BEGIN Source material
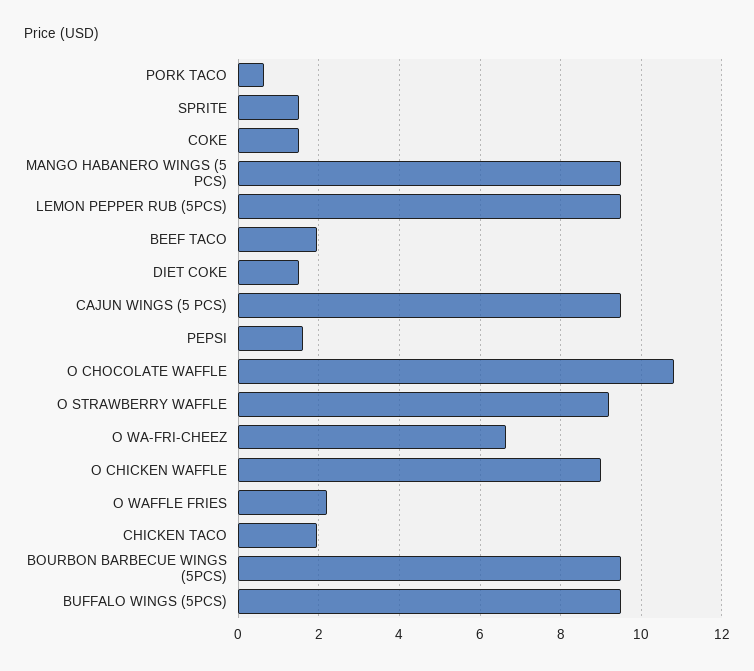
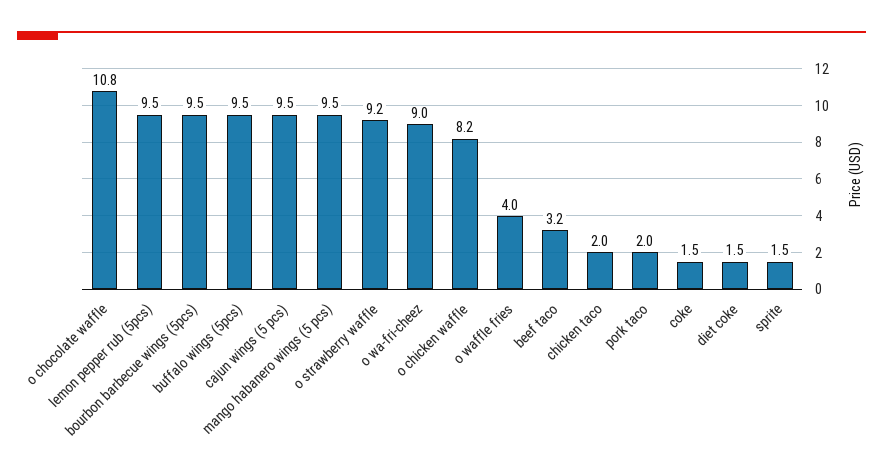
  {
-   "PORK TACO": 0.6,
+   "PORK TACO": 2,
    "SPRITE": 1.5,
    "COKE": 1.5,
    "MANGO HABANERO WINGS (5 PCS)": 9.5,
    "LEMON PEPPER RUB (5PCS)": 9.5,
-   "BEEF TACO": 2,
+   "BEEF TACO": 3.2,
    "DIET COKE": 1.5,
    "CAJUN WINGS (5 PCS)": 9.5,
-   "PEPSI": 1.6,
    "O CHOCOLATE WAFFLE": 10.8,
    "O STRAWBERRY WAFFLE": 9.2,
-   "O WA-FRI-CHEEZ": 6.6,
+   "O WA-FRI-CHEEZ": 9,
-   "O CHICKEN WAFFLE": 9,
+   "O CHICKEN WAFFLE": 8.2,
-   "O WAFFLE FRIES": 2.2,
+   "O WAFFLE FRIES": 4,
    "CHICKEN TACO": 2,
    "BOURBON BARBECUE WINGS (5PCS)": 9.5,
    "BUFFALO WINGS (5PCS)": 9.5
  }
END Source material
◆ Exercise
As you read the records above, find each line that contains "WAFFLE" and copy it.

◆ Answer to this task
    "O CHOCOLATE WAFFLE": 10.8,
    "O STRAWBERRY WAFFLE": 9.2,
-   "O CHICKEN WAFFLE": 9,
+   "O CHICKEN WAFFLE": 8.2,
-   "O WAFFLE FRIES": 2.2,
+   "O WAFFLE FRIES": 4,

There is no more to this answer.